More recently the point of contention (on this site anyways) is the thought that if someone chooses NOT to eat low carb complications are inevitable like the part of your sentence “life without lots of carbs vs life with diabetic complications” would seem to suggest. Not at all saying this is what you ARE suggesting but, understandably, if a person does choose to eat carbs they may respond with hostility merely because of their reaction to complications being inevitable vs the low carb diet per se.

Bruce, doctors who practice what they call Evidence Based Medicine (EBM) have reasons for using orals before going to insulin, primarily in people who are very insulin-resistant, producing gobs of their own insulin, and who therefore need help USING their OWN insulin, rather than introducing more into their systems. These are the people who are most likely to gain weight on insulin.

Natalie, I've had a bit of time to mull this comment of yours over, and I just don't buy it. Many of the Rx oral meds for T2 diabetics have serious side effects and carry serious risks, yet they continue to be Rx'd with little thought of moving the T2 patient to insulin. For example, Avandia continues to be marketed to T2s even though it carries with it serious risk of heart attack. Sulfonylureas are still Rx'd, and they induce lows by causing the beta cells pancreas to dump insulin in to the blood stream. Extra insulin is extra insulin, and sulfonylureas can indeed cause weight gain if one does not manage diet. Rx insulin would definitely put more control in the patient's hands.

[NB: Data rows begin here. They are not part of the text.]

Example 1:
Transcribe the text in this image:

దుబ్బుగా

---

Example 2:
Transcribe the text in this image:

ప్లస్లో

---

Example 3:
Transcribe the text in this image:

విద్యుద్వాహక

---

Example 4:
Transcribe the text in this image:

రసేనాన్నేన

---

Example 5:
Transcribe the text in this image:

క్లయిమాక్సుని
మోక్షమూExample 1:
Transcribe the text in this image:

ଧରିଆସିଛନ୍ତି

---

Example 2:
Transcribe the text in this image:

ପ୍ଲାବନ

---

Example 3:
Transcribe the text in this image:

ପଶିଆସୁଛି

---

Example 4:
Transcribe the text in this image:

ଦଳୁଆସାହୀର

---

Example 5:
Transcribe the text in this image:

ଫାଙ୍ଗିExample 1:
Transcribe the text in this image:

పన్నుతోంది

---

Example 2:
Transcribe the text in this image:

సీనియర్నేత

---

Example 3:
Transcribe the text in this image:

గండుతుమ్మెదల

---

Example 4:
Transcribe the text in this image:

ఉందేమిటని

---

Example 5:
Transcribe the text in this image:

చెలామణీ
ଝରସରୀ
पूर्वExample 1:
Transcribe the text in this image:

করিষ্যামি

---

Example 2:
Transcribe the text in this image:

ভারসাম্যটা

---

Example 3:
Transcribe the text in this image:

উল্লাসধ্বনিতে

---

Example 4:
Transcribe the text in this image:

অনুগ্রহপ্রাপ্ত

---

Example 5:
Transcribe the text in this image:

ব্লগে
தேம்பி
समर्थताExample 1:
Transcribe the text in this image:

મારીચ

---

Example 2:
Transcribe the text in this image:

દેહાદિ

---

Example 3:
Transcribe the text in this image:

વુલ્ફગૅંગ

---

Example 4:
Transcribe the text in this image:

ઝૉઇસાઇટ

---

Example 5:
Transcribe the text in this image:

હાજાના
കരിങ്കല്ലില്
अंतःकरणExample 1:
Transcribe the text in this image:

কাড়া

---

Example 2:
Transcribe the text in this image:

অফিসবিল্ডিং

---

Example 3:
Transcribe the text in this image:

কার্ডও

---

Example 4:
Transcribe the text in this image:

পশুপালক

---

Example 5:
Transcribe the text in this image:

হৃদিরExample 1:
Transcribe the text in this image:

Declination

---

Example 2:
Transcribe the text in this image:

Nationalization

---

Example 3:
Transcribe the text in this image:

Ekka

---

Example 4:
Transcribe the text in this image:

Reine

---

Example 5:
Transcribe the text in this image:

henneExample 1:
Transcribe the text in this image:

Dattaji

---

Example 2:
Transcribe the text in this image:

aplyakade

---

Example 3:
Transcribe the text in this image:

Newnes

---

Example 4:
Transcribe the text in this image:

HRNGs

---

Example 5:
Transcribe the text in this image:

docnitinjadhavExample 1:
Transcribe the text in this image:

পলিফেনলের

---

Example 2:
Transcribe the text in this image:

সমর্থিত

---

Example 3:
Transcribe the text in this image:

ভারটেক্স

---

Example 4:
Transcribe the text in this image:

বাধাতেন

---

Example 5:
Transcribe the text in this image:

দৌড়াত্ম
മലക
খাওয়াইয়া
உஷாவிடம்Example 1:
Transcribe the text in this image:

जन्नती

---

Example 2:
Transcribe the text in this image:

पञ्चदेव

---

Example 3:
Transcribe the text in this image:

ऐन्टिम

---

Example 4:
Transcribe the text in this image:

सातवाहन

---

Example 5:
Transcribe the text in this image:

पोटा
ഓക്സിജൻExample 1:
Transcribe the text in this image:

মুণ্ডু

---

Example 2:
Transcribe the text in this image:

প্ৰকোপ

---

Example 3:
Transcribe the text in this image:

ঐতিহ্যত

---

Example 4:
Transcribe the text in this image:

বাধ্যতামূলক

Take a look at Actos, the med my former PCP Rx'd when I was intolerant to Metformin: Thiazolidinediones such as Actos have been linked to CAUSING congestive heart failure. My mother had congestive heart failure, and I had two coronary stents put in over a year ago. My PCP was aware of my family history, and she was the one who discovered my abnormal EKG and had me see a cardiologist. Yet, she continued to Rx me Actos. Even Metformin, with its nasty side effects, only efficaciously reduces insulin resistance in patients who have HbA1C's under 10. Moderate exercise does the same thing. I can see its use for those T2s who have difficulty exercising, but what about those T2s who can exercise but choose to not do so? Shouldn't they be counseled to get out there and exercise or be placed on insulin? When it comes to Rx insulin, why the snub?

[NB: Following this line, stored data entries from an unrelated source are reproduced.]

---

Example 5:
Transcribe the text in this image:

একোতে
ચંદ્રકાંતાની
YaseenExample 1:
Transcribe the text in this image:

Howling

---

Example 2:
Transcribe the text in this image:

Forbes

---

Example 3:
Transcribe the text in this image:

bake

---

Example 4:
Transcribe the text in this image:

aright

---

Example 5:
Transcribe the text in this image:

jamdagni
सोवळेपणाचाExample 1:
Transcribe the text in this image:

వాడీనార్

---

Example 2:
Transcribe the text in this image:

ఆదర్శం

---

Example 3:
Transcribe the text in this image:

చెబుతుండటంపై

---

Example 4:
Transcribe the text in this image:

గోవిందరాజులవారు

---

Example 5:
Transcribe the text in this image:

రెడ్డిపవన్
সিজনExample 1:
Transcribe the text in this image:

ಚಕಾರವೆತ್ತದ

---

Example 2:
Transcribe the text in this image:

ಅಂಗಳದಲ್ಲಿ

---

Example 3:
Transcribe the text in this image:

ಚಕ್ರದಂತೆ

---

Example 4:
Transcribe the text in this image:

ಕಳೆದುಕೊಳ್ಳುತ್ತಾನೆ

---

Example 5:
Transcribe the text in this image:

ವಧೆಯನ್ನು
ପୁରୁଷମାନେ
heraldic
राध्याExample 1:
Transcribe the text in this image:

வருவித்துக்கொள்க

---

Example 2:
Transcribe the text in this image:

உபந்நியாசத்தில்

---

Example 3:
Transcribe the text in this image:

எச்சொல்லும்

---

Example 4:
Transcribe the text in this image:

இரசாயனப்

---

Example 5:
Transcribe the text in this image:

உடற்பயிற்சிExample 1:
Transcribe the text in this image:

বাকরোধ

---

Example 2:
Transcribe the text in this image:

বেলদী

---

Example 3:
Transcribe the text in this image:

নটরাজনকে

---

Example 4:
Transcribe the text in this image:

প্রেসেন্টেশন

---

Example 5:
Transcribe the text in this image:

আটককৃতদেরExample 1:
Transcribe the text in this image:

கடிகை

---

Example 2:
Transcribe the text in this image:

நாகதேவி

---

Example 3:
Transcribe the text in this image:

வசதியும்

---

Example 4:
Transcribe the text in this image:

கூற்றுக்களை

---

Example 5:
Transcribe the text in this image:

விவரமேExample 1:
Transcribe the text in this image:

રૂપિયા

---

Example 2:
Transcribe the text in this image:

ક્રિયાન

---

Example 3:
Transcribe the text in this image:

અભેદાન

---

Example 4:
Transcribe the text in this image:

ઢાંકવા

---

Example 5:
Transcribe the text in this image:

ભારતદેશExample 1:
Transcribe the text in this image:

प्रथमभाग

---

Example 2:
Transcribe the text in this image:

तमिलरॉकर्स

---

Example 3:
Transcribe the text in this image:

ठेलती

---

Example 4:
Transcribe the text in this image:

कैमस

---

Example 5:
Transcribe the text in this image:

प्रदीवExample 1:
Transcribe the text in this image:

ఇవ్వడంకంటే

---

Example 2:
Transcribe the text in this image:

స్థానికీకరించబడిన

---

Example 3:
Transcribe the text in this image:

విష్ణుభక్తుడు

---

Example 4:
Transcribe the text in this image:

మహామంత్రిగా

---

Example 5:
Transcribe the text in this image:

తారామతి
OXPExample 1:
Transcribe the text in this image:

Sorry, the medical community in general does not get a pass with me. They are failing many T2 patients by continuing to Rx them oral medication when Rx insulin would be a better choice. I am deeply disappointed and somewhat resentful that I was put on the pill-pushing merry-go-round for so long when insulin would have made better sense all along. Thank God I have a smart endo now who get it.

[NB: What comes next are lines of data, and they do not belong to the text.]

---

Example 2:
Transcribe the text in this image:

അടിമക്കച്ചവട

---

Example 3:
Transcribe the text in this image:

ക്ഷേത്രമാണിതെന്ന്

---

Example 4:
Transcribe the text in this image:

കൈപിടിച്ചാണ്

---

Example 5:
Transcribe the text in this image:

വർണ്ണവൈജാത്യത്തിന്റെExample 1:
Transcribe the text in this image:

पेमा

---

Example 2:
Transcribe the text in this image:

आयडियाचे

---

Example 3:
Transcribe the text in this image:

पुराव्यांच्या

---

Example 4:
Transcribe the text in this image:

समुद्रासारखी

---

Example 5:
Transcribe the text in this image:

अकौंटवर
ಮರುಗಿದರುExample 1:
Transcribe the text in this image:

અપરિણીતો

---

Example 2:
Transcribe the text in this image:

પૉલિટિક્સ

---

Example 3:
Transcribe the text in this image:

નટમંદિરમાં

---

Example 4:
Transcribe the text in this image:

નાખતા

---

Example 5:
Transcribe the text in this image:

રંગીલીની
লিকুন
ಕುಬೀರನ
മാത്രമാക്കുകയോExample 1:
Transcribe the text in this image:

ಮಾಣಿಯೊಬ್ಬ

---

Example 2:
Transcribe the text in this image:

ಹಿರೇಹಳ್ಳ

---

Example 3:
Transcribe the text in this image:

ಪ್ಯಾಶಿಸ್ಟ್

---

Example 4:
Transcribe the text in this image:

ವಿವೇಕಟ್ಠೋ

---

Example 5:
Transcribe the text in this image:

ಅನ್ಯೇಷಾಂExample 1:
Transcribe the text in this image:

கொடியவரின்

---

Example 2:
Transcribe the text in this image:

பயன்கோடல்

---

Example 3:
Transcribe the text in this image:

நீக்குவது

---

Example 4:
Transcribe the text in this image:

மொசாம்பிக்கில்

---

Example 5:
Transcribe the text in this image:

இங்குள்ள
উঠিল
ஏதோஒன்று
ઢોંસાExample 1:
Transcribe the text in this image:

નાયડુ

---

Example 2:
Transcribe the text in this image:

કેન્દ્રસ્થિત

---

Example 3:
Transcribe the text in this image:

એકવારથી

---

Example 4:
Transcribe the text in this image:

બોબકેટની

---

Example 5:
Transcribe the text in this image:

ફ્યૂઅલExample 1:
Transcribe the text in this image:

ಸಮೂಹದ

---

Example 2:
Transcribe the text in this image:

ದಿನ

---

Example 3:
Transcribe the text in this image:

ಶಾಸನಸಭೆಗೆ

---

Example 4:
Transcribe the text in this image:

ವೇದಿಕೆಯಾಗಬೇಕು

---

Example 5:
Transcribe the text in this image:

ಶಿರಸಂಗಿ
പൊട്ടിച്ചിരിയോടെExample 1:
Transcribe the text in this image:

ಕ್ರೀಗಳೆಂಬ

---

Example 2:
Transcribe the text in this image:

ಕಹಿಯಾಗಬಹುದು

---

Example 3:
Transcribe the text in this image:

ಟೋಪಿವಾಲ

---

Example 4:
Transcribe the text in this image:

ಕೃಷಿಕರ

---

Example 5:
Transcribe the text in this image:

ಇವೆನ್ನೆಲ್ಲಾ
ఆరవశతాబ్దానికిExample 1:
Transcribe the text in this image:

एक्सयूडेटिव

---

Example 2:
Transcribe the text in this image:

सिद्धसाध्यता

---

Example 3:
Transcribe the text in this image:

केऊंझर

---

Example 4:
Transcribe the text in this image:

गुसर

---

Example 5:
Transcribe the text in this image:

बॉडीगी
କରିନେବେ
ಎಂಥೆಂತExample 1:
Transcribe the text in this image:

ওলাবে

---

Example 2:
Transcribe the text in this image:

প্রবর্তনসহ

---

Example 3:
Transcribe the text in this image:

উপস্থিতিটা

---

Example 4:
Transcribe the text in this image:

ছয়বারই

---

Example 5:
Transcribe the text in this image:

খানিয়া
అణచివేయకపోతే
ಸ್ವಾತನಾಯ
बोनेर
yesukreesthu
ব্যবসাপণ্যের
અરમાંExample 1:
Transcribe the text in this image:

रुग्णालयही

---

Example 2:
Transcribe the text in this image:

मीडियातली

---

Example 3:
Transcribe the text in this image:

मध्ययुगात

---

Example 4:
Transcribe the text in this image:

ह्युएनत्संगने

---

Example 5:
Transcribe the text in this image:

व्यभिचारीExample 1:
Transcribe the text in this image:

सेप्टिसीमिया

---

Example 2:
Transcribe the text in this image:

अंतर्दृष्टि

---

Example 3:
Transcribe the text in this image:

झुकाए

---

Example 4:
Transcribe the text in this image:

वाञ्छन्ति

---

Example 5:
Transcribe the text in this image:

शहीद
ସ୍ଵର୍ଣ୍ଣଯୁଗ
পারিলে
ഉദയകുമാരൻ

I am attending CDE sessions with a friend and I am astounded at the number of carbs they are saying I “SHOULD” be able to eat. When I told the CDE that I could not possibly eat that many carbs she asked me if I were sure I weren’t a Type 1. I’m finding it interesting, because I AM, myself, a fairly new diabetic…7 months in. But I’ve been low to moderate carb all the way…50-70 carbs at most.